The legend of King Arthur was born out of a real leader who seemed to exist in England in the late 5th and early 6th century, though historians debate about whether Arthur was only a figure in folklore and legend or an actual person. Regardless, by the medieval times, the legend of Arthur had grown and he had become one of the most beloved stories in all of England. And because the story is so old, King Arthur, the sword in the stone, the Knights of the Round Table and Excalibur all exist in the realm of what is known as “public domain”.
Public Domain Characters and Telling Modern Stories
When a work is in public domain, it means that the ideas and information contained are free for use by anyone.
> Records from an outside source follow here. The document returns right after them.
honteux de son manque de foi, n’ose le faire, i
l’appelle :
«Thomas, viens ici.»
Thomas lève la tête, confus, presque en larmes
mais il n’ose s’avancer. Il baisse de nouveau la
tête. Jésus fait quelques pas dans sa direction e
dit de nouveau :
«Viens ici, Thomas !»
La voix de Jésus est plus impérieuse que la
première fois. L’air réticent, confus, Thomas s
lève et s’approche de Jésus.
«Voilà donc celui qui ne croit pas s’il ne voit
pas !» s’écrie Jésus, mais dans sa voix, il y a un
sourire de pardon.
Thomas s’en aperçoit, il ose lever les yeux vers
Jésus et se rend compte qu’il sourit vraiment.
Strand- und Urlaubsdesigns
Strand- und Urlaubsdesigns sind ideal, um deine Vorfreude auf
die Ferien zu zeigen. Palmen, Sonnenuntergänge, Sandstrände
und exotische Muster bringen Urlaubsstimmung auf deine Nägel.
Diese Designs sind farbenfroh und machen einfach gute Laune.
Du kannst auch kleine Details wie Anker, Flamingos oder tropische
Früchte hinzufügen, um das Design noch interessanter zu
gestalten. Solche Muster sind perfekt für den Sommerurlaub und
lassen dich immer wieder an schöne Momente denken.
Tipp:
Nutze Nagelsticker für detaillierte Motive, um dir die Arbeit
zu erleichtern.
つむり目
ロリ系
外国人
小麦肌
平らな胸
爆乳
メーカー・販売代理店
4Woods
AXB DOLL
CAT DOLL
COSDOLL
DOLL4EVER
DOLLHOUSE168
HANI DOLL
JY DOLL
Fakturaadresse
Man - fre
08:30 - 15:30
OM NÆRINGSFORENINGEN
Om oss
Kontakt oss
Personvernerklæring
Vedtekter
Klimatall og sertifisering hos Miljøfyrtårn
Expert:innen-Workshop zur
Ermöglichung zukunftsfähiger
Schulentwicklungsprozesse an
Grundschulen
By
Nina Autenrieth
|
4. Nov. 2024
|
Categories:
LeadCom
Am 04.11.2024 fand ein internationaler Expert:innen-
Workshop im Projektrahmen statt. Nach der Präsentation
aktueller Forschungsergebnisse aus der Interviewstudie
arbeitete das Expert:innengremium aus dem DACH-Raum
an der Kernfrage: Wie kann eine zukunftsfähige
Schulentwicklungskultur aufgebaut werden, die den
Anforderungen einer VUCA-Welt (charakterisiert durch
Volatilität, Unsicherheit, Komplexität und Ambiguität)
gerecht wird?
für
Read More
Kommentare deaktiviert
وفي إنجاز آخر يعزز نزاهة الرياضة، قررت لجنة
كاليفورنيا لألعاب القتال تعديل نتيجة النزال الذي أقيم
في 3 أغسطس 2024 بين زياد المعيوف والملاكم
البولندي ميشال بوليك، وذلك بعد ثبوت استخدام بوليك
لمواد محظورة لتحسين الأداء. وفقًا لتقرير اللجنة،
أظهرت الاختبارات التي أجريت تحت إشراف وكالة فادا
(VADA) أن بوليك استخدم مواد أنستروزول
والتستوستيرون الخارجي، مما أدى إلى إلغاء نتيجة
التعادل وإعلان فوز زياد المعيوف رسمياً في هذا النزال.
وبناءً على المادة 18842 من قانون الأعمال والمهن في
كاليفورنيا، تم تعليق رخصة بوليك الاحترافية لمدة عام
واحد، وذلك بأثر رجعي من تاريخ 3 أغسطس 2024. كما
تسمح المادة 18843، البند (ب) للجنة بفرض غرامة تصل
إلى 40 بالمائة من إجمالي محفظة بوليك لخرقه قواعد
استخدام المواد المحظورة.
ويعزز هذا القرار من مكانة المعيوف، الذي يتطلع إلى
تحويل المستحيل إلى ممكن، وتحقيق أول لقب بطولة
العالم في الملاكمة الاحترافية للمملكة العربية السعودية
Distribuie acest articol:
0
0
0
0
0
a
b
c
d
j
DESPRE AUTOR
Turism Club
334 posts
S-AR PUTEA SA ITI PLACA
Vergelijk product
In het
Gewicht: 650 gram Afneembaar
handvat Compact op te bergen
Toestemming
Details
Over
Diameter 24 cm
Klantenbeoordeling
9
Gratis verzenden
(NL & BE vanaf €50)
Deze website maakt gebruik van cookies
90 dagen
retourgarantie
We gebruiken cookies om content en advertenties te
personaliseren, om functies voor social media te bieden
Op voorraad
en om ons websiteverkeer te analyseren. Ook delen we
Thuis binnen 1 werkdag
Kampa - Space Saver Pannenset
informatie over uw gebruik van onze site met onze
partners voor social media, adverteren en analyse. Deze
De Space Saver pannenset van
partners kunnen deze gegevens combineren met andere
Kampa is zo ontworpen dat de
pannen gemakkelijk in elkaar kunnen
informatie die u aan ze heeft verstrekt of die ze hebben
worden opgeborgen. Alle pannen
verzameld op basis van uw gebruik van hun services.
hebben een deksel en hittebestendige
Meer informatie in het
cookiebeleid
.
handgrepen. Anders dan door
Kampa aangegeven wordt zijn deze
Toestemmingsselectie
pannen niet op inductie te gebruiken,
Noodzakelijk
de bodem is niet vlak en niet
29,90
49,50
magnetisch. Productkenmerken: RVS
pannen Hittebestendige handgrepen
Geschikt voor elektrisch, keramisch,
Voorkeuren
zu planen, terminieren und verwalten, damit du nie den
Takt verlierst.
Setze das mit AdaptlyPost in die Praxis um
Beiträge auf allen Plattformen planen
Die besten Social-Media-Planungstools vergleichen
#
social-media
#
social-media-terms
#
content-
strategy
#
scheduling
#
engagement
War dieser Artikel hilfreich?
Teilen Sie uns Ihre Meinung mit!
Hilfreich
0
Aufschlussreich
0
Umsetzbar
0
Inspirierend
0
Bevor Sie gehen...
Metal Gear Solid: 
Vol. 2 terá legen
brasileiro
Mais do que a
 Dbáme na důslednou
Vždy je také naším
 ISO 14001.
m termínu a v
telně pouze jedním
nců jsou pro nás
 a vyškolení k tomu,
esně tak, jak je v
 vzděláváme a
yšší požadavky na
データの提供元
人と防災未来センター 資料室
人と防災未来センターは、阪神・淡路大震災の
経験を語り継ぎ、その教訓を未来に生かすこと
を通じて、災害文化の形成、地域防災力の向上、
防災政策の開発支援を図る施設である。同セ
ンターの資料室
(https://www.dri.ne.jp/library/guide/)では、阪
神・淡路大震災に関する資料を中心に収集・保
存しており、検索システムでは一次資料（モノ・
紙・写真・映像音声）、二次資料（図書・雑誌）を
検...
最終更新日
Works come into the public domain because they existed before the copyright laws, the copyright on the existing property has ended or, rarely, the creator puts the work in the public domain. Because King Arthur has existed so long, it falls in that category, along with the works of Chaucer and Shakespeare.
Because some of these stories are so well known and beloved, we often see ideas and characters from the public domain get used in new, modern stories. This summer, we have seen two different films that used the story of King Arthur in different ways.
First, director Guy Ritchie released King Arthur: Legend of the Sword starring Charlie Hunnam, who has yet make the jump from small screen star in Sons of Anarchy to leading hero in movies, despite efforts in this film and Pacific Rim.
In this take, Arthur comes up and is raised on the hard streets of London before eventually discovering his call and moving toward becoming the legendary King Arthur. Like many films that use public domain characters, this film wants to have its own twist on the character. Ritchie and the rest working on this production seemed to have an idea of what they wanted, as this film was rumored to want to start a new franchise, but critical acclaim and lack of box office support seems to have doomed that effort, as it has barely made $40 million in the US with a total budget of $175 million.
Second, because Michael Bay decided that he had not wrecked enough modern day properties with Transformers and Teenage Mutant Ninja Turtles, the latest Transformers movie also took on the legend of the King Arthur and the Knights of the Roundtable. Having not seen the movie (because I am a good person) and with a summary that makes no sense (blame the movie, not IMDB), it seems as though they needed to throw something interesting into this movie to make it happen and, unfortunately, public domain Arthur and his wizard Merlin were unfortunate victims.
The truth is this: public domain characters being used to tell more modern stories can be difficult. Most of us don’t want to see King Arthur set to an inspiring modern music soundtrack with Jason Bourne like fights. It crossovers too many genres. And we definitely don’t want to see Optimus Prime holding the secret to the Roundtable. But, that said, it isn’t impossible to do a work using public domain characters well.
The League of Extraordinary Gentlemen is a fantastic comic series (that was far too rapidly transformed into a so-so movie). Comic creators Kevin O’Neill (artist) and Alan Moore (writer) did a truly unique for the time endeavor: they mashed up the public domain characters, taking Victorian ideas, plotlines and characters to create something wholly new.
Obviously, even for all his eccentricities, Alan Moore is one of the best comic writers around and this series, which started in 1999, is a fantastic series to check out if you never have. It is an excellent example of public domain characters and ideas being done in a new way that bring life to that story.
So what public domain properties do you think creators could use to tell modern compelling stories?